Ramdin argued that while the next Summit will not solve all problems, the issues of hemispheric security, migration, human rights, environmental sustainability, food security, energy security, poverty and inequity, and democratic governance, “all call for a common approach in order to achieve constructive change and progress.” He said the hemisphere’s leaders who will gather in Port-of-Spain Trinidad in April 2009 must seize upon the urgency of the challenges and make a commitment to move forward together with “concrete, results-driven and people-centred actions to make a real difference in the lives of the peoples of the Americas.”

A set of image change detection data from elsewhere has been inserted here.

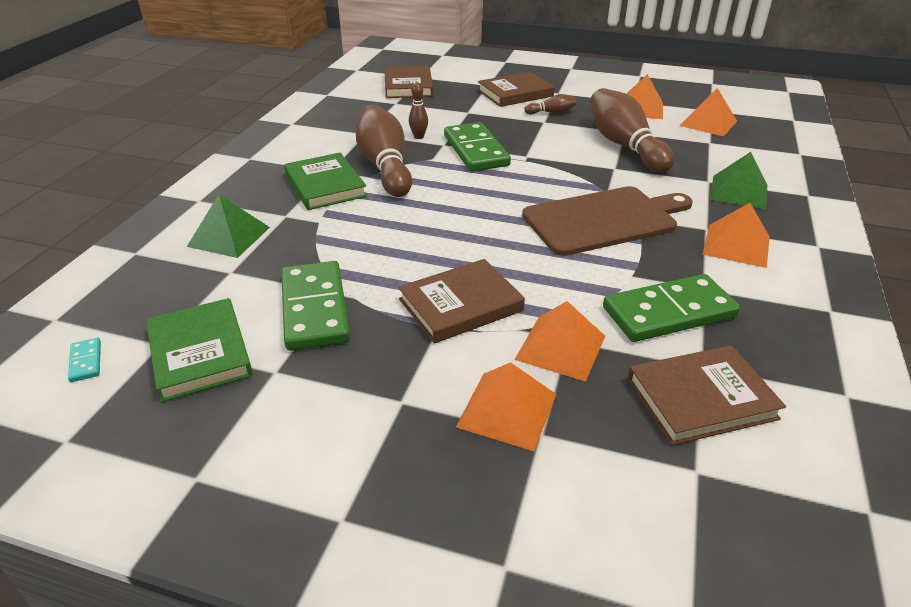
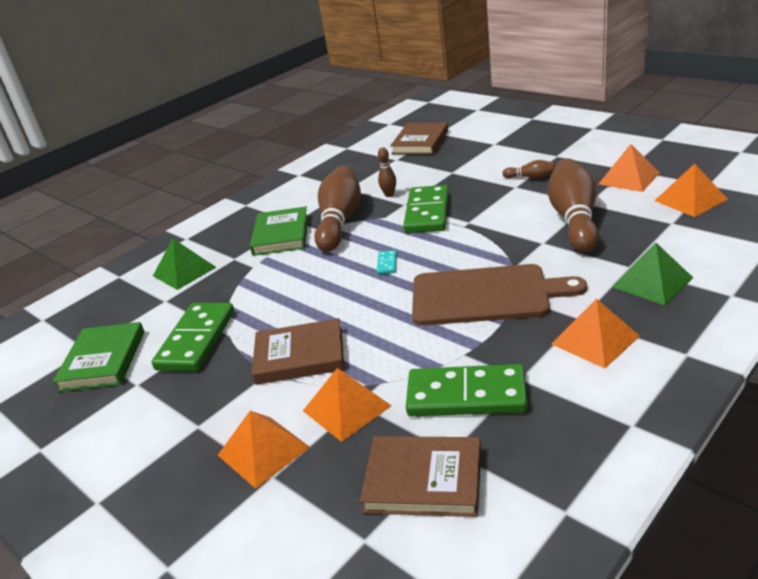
camera: 30 degrees right, 5 degrees down
turquoise domino [68,338,101,382] -> turquoise domino moved to [377,250,397,275]
brown book [478,72,555,107] -> none

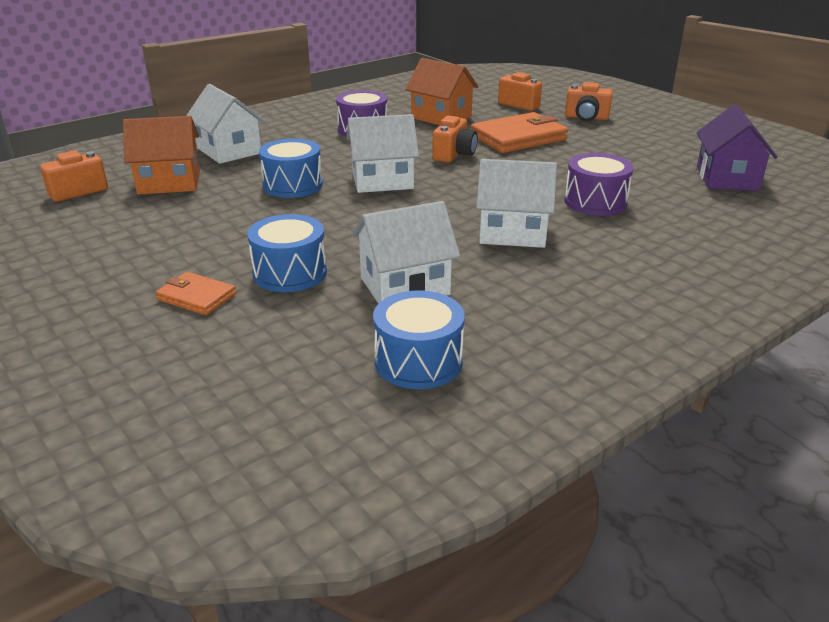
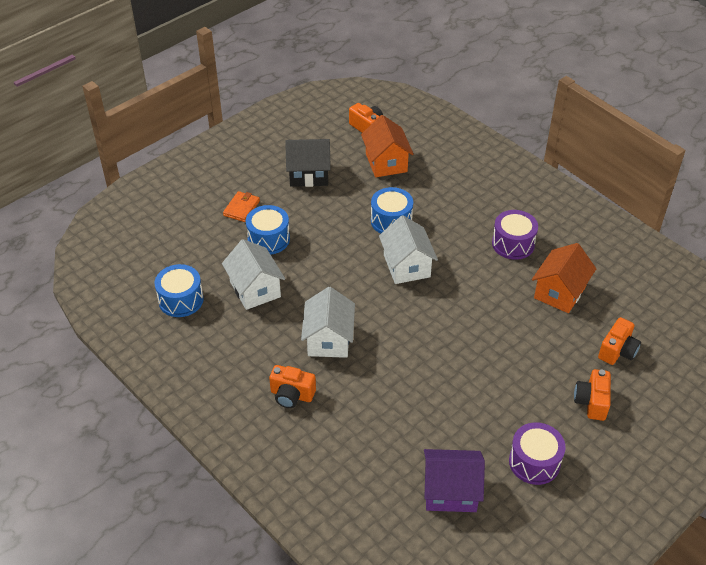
camera: 85 degrees right, 15 degrees up
white house [186,84,265,164] -> none
orange camera [432,116,478,163] -> orange camera moved to [269,365,316,408]
orange wallet [471,112,568,153] -> none
purple drum [564,153,634,216] -> purple drum moved to [509,422,566,485]
none -> black house [285,139,331,187]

The OAS official thanked the Trinidad and Tobago government for offering to host the next Summit. He commended Prime Minister Patrick Manning’s vision, and thanked Ambassador Luis Alberto Rodriguez and the National Secretariat of Trinidad and Tobago for their dedication to a consultative approach to crafting the agenda and Declaration for the next hemispheric Summit.

Before concluding their meeting on Friday, the civil society representatives will present the Trinidad and Tobago National Summits Coordinator with recommendations emerging from their thematic roundtable discussions.